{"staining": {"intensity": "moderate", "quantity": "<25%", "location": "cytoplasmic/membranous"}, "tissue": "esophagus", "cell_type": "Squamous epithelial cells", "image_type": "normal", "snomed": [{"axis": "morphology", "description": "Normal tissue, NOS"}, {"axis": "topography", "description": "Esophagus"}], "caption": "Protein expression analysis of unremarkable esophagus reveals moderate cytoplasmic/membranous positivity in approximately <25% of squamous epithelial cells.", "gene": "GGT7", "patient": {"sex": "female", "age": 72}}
..........
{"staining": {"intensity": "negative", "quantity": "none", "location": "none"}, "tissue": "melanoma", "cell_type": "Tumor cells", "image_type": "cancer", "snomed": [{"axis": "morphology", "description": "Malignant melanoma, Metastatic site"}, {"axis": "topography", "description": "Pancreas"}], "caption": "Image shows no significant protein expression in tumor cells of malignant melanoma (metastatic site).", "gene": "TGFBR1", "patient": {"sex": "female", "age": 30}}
..........
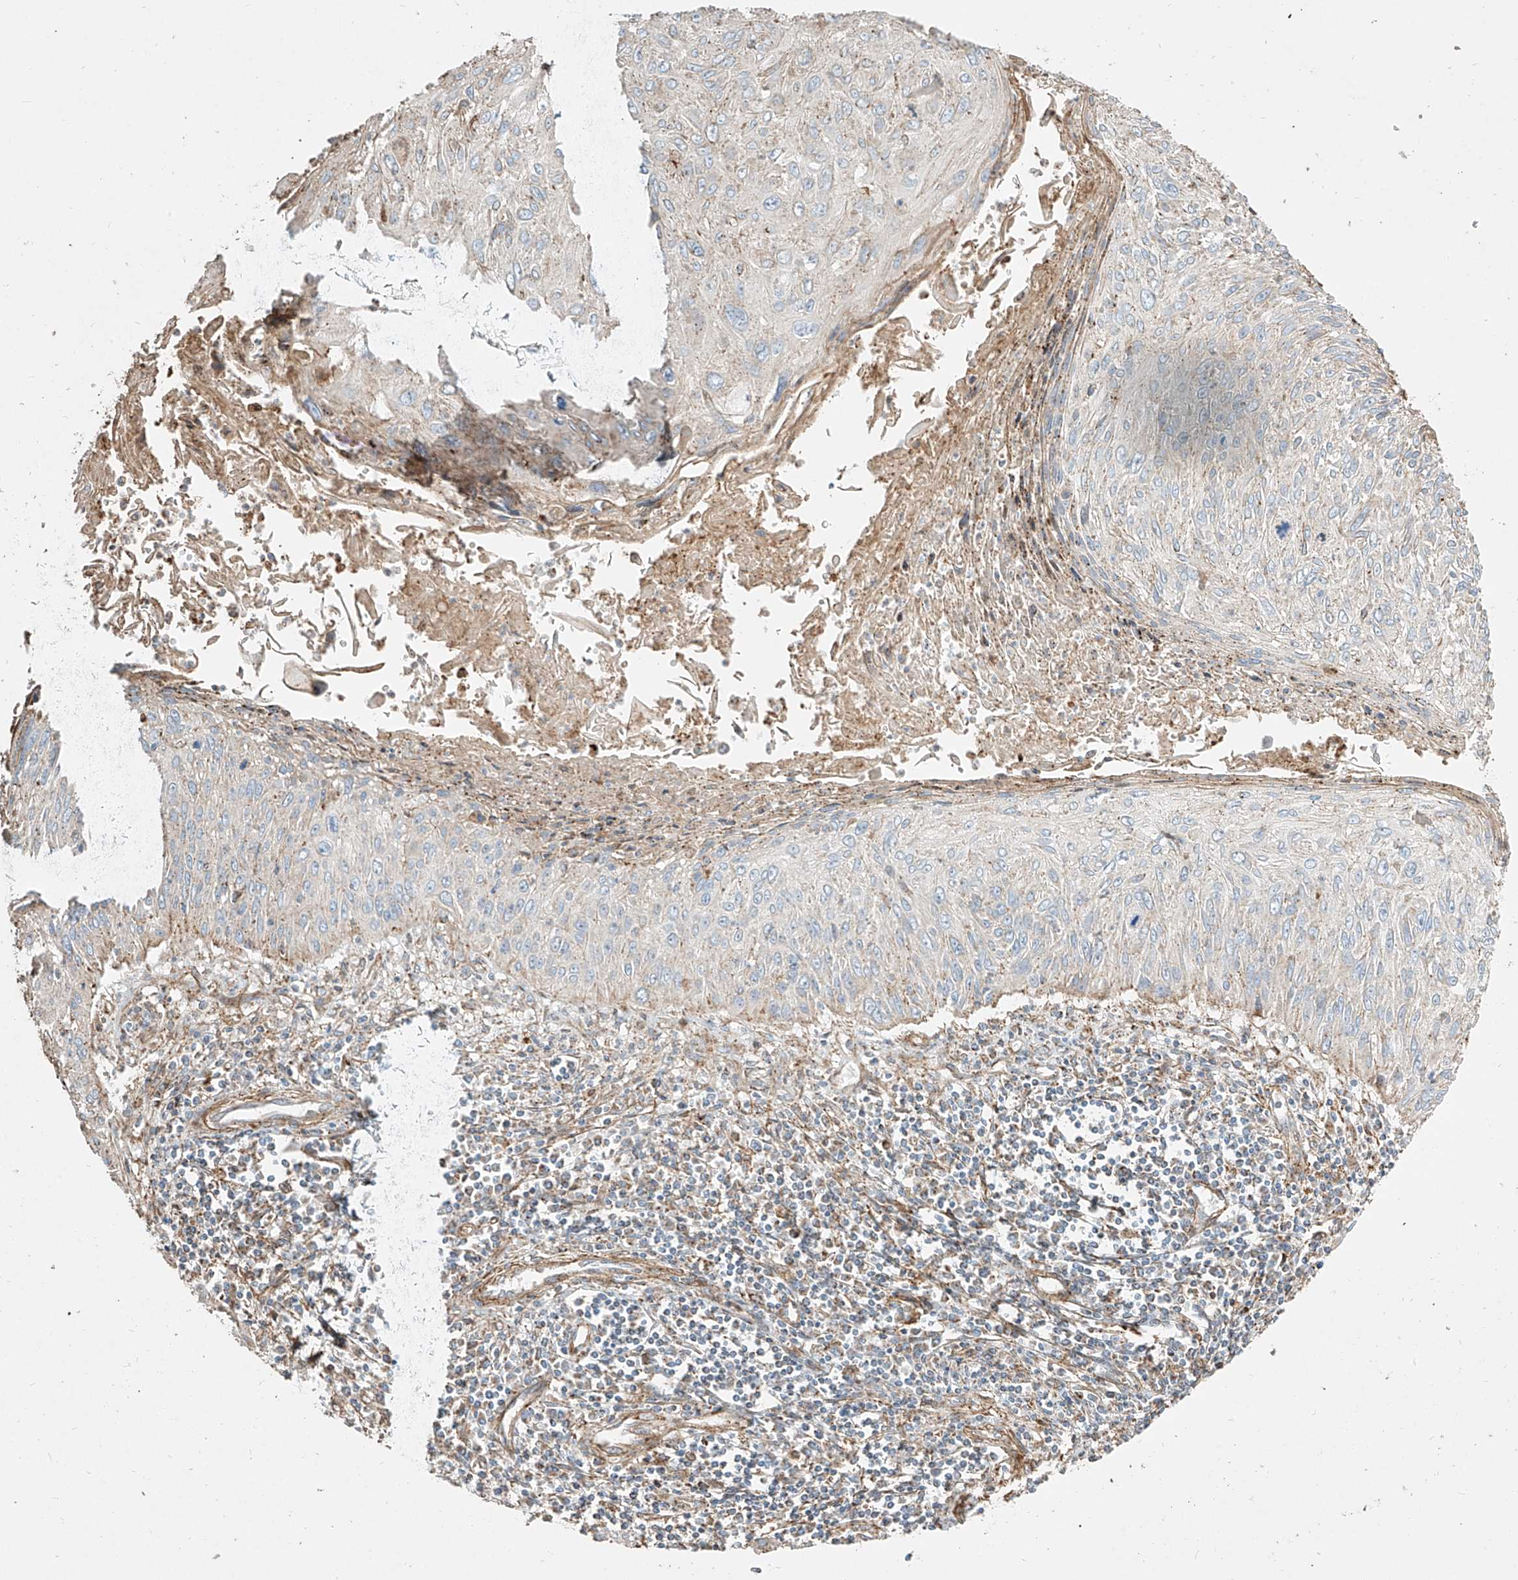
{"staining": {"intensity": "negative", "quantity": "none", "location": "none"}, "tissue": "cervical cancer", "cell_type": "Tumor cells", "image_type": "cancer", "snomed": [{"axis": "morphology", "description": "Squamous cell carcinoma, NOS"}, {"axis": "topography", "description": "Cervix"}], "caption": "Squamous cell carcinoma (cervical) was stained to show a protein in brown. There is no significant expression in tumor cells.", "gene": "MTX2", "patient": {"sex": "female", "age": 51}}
..........
▶ TASK TO COMPLETE
For each line in the material above that contains the string "none", make a copy.

▶ WRITTEN SOLUTION
{"staining": {"intensity": "negative", "quantity": "none", "location": "none"}, "tissue": "melanoma", "cell_type": "Tumor cells", "image_type": "cancer", "snomed": [{"axis": "morphology", "description": "Malignant melanoma, Metastatic site"}, {"axis": "topography", "description": "Pancreas"}], "caption": "Image shows no significant protein expression in tumor cells of malignant melanoma (metastatic site).", "gene": "TGFBR1", "patient": {"sex": "female", "age": 30}}
{"staining": {"intensity": "negative", "quantity": "none", "location": "none"}, "tissue": "cervical cancer", "cell_type": "Tumor cells", "image_type": "cancer", "snomed": [{"axis": "morphology", "description": "Squamous cell carcinoma, NOS"}, {"axis": "topography", "description": "Cervix"}], "caption": "Squamous cell carcinoma (cervical) was stained to show a protein in brown. There is no significant expression in tumor cells.", "gene": "MTX2", "patient": {"sex": "female", "age": 51}}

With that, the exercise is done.